此函数应运行指定持续时间的并发线程数(实际上是未来的并行链)并报告已实现的迭代计数。
use futures::future;
use futures::prelude::*;
use std::error::Error;
use std::time::{Duration, Instant};
use std::{cell, io, rc};
use tokio::runtime::current_thread::Runtime;
use tokio::timer;
struct Config {
workers: u32,
duration: Duration,
}
/// Build infinitely repeating future
fn cycle<'a, F: Fn() -> P + 'a, P: Future + 'a>(
f: F,
) -> Box<dyn Future<Item = (), Error = P::Error> + 'a> {
Box::new(f().and_then(move |_| cycle(f)))
}
fn benchmark<'a, F: Fn() -> P + 'a, P: Future<Error = io::Error> + 'a>(
config: Config,
f: F,
) -> impl Future<Item = u32, Error = io::Error> + 'a {
let counter = rc::Rc::new(cell::Cell::new(0u32));
let f = rc::Rc::new(f);
future::select_all((0..config.workers).map({
let counter = rc::Rc::clone(&counter);
move |_| {
let counter = rc::Rc::clone(&counter);
let f = rc::Rc::clone(&f);
cycle(move || {
let counter = rc::Rc::clone(&counter);
f().map(move |_| {
counter.set(counter.get() + 1);
})
})
}
}))
.map(|((), _, _)| ())
.map_err(|(err, _, _)| err)
.select(
timer::Delay::new(Instant::now() + config.duration)

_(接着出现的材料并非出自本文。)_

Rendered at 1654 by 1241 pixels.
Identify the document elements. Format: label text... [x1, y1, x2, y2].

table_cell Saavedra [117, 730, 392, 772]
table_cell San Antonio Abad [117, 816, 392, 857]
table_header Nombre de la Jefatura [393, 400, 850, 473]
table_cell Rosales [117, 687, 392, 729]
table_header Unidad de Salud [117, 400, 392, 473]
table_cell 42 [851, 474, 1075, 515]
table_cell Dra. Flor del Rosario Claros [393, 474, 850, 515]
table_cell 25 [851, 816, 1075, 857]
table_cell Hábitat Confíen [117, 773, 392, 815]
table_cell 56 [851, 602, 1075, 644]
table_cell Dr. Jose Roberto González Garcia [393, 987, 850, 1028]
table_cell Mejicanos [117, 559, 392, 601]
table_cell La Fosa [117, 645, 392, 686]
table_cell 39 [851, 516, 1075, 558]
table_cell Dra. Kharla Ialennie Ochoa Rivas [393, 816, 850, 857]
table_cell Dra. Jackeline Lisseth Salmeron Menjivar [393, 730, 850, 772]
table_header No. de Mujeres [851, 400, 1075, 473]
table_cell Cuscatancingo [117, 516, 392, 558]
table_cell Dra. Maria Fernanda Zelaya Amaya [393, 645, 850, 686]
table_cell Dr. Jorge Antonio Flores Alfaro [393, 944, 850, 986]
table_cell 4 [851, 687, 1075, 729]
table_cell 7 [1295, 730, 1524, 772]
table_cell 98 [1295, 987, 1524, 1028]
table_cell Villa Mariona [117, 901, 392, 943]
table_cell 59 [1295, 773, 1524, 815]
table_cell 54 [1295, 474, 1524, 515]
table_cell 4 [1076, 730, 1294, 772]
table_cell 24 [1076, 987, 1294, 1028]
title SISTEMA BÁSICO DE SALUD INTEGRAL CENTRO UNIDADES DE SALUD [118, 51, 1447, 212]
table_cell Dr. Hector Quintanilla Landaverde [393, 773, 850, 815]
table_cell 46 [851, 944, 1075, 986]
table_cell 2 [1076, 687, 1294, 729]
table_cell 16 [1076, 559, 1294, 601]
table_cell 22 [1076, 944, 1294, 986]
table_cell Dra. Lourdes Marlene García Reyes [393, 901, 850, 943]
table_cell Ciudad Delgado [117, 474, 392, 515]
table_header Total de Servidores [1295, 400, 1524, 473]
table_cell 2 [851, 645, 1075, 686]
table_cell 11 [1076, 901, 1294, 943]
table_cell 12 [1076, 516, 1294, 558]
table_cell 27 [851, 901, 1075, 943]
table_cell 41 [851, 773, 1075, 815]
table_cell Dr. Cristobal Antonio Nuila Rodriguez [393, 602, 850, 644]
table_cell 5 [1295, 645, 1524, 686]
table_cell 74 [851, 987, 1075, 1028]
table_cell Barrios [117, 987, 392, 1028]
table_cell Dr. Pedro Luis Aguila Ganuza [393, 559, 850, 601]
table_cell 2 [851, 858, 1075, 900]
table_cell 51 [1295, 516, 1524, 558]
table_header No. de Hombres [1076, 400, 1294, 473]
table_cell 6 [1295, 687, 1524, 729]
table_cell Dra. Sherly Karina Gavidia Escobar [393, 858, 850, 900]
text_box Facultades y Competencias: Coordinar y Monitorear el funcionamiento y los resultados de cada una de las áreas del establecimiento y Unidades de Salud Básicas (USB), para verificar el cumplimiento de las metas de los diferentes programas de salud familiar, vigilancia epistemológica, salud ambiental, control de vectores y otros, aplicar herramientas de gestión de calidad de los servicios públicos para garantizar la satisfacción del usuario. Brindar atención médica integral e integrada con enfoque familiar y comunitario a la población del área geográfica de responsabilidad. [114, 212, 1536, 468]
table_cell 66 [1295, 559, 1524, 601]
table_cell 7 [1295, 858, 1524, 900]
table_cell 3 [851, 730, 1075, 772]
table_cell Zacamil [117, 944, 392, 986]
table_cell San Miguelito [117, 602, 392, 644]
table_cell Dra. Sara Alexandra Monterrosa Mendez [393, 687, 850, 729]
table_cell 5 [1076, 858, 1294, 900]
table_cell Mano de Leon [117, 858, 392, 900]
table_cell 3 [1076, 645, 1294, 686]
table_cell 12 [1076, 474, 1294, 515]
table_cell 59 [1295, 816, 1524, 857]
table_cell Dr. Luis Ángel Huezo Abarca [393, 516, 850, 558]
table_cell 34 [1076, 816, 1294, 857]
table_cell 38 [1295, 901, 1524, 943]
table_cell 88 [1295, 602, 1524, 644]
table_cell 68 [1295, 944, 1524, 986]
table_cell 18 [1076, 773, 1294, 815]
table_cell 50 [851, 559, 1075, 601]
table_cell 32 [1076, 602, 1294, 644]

.map_err(|err| io::Error::new(io::ErrorKind::Other, err.description())),
)
.map(move |((), _)| counter.get())
.map_err(|(err, _)| err)
}
fn main() {
let duration = std::env::args()
.skip(1)
.next()
.expect("Please provide duration in seconds")
.parse()
.expect("Duration must be integer number");
let ms = Duration::from_millis(1);
let mut rt = Runtime::new().expect("Could not create runtime");
loop {
let iters = rt
.block_on(
benchmark(
Config {
workers: 65536,
duration: Duration::from_secs(duration),
},
|| {
/// Substitute actual benchmarked call
timer::Delay::new(Instant::now() + ms)
.map_err(|err| panic!("Failed to set delay: {:?}", err))
},
)
.map_err(|err| panic!("Benchamrking error: {:?}", err)),
)
.expect("Runtime error");
println!("{} iters/sec", iters as u64 / duration);
}
}
但是,此基准测试报告的结果和内存消耗会随着基准测试持续时间的增加而降低,例如在我的电脑上:
cargo run --release 1
~ 900k iterations/sec
cargo run --release 2
~ 700k iterations/sec
cargo run --release 10
~ 330k iterations/sec
此外,内存使用量随着基准函数 运行s 的增加而迅速增长。我尝试使用 valgrind
来查找内存泄漏,但它只报告仍然可以访问所有分配的内存。
我该如何解决这个问题?
看起来cycle
返回的Box
直到benchmark
结束才被释放,内存分配/释放需要越来越多的时间。
我用 async_await
重写了你的程序,没有 Box
,现在结果是一致的:
#![feature(async_await)]
use futures::{compat::Future01CompatExt, future, prelude::*, select};
use std::sync::atomic::{AtomicUsize, Ordering};
use std::time::{Duration, Instant};
use tokio::timer;
struct Config {
workers: u32,
duration: Duration,
}
// Build infinitely repeating future
async fn cycle<'a, F: Fn() -> P + 'a, P: Future<Output = ()> + 'a>(f: F) {
loop {
f().await;
}
}
async fn benchmark<'a, F: Fn() -> P + 'a, P: Future<Output = ()> + 'a>(
config: Config,
f: F,
) -> usize {
let counter = AtomicUsize::new(0);
let infinite_counter = future::select_all((0..config.workers).map(|_| {
cycle(|| {
f().map(|_| {
counter.fetch_add(1, Ordering::SeqCst);
})
})
.boxed_local()
}));
let timer = timer::Delay::new(Instant::now() + config.duration)
.compat()
.unwrap_or_else(|_| panic!("Boom !"));
select! {
a = infinite_counter.fuse() => (),
b = timer.fuse() => (),
};
counter.load(Ordering::SeqCst)
}
fn main() {
let duration = std::env::args()
.skip(1)
.next()
.expect("Please provide duration in seconds")
.parse()
.expect("Duration must be integer number");
let ms = Duration::from_millis(1);
// Use actix_rt runtime instead of vanilla tokio because I want
// to restrict to one OS thread and avoid needing async primitives
let mut rt = actix_rt::Runtime::new().expect("Could not create runtime");;
loop {
let iters = rt
.block_on(
benchmark(
Config {
workers: 65536,
duration: Duration::from_secs(duration),
},
|| {
// Substitute actual benchmarked call
timer::Delay::new(Instant::now() + ms)
.compat()
.unwrap_or_else(|_| panic!("Boom !"))
},
)
.boxed_local()
.unit_error()
.compat(),
)
.expect("Runtime error");
println!("{} iters/sec", iters as u64 / duration);
}
}
这是我第一次使用 futures 0.3,所以我并没有真正了解 select!
语法或 boxed_local
等部分,但它确实有效!
编辑:这是来自 Cargo.toml
[dependencies]
futures-preview = { version = "0.3.0-alpha", features = ["nightly", "compat", "async-await"] }
tokio = "0.1.22"
actix-rt = "0.2.3"
所以事实证明 cycle
确实是罪魁祸首 cycle
:
/// Build infinitely repeating future
fn cycle<'a, F: Fn() -> P + 'a, P: Future + 'a>(
f: F,
) -> impl Future<Item = (), Error = P::Error> + 'a {
future::loop_fn((), move |_| f().map(|_| future::Loop::Continue(())))
}
其余代码保持不变。现在,它可以用稳定的 Rust 进行编译,甚至报告的每秒迭代次数几乎是提议的夜间期货解决方案的两倍(对于这个综合测试的价值)。